C. Call upon His name, Confess with your heart and with your lips that Jesus is your Lord and Savior.

. . . “That if thou shalt confess with thy mouth the Lord Jesus, and shalt believe in thine heart that God hath raised him from the dead, thou shalt be saved. For with the heart man believeth unto righteousness; and with the mouth confession is made unto salvation.” (Romans 10:9-10).

. . . “If we say that we have no sin, we deceive ourselves, and the truth is not in us. If we confess our sins, he is faithful and just to forgive us our sins, and to cleanse us from all unrighteousness. If we say that we have not sinned, we make him a liar, and his word is not in us.” (John 1:8-10).

. . . “And he is the propitiation for our sins: and not for ours only, but also for the sins of the whole world. (John 2:2).

. . . “In this was manifested the love of god toward us, because that God sent his only begotten Son into the world, that we might live through him. And we have seen and do testify that the Father sent the Son to be the Saviour of the world. Whosoever shall confess that Jesus is the Son of God, God dwelleth in him, and he in God.” (1 John 4:9, 14-15).

. . . “But God commendeth his love toward us, in that, while we were yet sinners, Christ died for us. Much more then, being now justified by his blood, we shall be saved from wrath through him. For if, when we were enemies, we were reconciled to God by the death of his Son, much more, being reconciled, we shall be saved by his life.” (Romans 5:8-10).

. . . “For the wages of sin is death; but the gift of God is eternal life through Jesus Christ our Lord.” (Romans 6:23).

. . . “Jesus saith unto them, I am the way, the truth, and the life, no man cometh unto the Father, but by me.” (John 14:6).

. . . “For I am not ashamed of the gospel of Christ: for it is the power of God unto salvation to everyone that believeth.” (Romans 1:16).

. . . “Neither is there salvation in any other: for there is none other name under heaven given among men, whereby we must be saved.” (Acts: 4:12).

. . . “Who will have all men to be saved, and to come unto the knowledge of the truth for there is one God, and one mediator between God and men, the man Christ Jesus.” (1 Timothy 2:4-6).

. . . “For God did not appoint us to suffer wrath but to receive salvation through our Lord Jesus Christ.” (1 Thessalonians 5:9).

. . . “But as many as received him, to them gave the power to become the sons of God, even to them that believe on his name.” (John 1:12).

True Church / Bride of Christ Spared from God’s Wrath:

 Romans 5:8-10. “But God commendeth his love toward us, in that, while we were yet sinners, Christ died for us. Much more then, being now justified by his blood, we shall be saved from wrath through him. For if, when we were enemies, we were reconciled to God by the death of his Son, much more, being reconciled, we shall be saved by his life.”

Romans 12:19. Dearly beloved, avenge not yourselves, but rather give place unto wrath: for it is written, Vengeance is mine; I will repay, saith the Lord.

1 Thessalonians 1:10. And to wait for his Son from heaven, whom he raised from the dead, even Jesus, which delivered us from the wrath to come.
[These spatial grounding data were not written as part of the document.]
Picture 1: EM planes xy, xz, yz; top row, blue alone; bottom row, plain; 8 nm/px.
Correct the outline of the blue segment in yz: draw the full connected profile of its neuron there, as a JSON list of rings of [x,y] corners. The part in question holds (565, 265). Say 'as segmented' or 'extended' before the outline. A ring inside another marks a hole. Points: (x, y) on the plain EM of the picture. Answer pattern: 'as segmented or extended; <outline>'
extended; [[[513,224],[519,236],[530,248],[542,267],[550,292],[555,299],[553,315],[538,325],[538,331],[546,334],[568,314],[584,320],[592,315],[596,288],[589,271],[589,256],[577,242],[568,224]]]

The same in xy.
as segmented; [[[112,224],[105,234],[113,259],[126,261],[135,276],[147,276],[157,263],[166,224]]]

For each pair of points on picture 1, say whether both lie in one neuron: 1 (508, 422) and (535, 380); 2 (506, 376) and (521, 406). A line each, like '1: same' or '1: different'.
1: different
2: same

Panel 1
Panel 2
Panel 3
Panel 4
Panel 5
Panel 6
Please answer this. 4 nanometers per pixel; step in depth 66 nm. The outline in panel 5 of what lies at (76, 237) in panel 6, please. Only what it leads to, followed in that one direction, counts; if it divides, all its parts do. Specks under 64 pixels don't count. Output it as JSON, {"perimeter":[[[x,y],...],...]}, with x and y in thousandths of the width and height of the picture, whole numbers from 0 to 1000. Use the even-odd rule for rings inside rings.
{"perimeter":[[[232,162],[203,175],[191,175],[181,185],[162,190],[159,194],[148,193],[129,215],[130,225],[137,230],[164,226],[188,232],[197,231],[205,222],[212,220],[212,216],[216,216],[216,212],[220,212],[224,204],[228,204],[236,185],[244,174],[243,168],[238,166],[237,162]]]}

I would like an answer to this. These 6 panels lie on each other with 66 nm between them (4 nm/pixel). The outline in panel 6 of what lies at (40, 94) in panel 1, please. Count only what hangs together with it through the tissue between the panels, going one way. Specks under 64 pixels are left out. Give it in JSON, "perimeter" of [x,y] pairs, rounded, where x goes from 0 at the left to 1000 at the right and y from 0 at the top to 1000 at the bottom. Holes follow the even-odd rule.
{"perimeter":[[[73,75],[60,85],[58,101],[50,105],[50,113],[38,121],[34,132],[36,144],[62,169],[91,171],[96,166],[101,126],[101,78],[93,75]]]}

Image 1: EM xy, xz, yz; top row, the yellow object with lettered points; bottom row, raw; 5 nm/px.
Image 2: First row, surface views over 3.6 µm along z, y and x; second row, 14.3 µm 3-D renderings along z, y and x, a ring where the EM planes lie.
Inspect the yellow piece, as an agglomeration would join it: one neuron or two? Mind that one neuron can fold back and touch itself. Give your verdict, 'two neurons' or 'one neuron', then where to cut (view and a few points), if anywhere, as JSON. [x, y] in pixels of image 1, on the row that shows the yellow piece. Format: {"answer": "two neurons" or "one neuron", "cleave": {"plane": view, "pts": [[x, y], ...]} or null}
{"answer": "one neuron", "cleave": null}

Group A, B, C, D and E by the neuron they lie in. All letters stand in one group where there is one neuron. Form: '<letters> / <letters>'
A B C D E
1 Thessalonians 5:9. For God hath not appointed us to wrath, but to obtain salvation by our Lord Jesus Christ,

Romans 8:35. Who shall separate us from the love of Christ? shall tribulation, or distress, or persecution, or famine, or nakedness, or peril, or sword?

Jeremiah 30:7. Alas! for that day is great, so that none is like it: it is even the time of Jacob’s trouble, but he shall be saved out of it.

Revelation 3:10 Because thou hast kept the word of my patience, I also will keep thee from the hour of temptation, which shall come upon all the world, to try them that dwell upon the earth.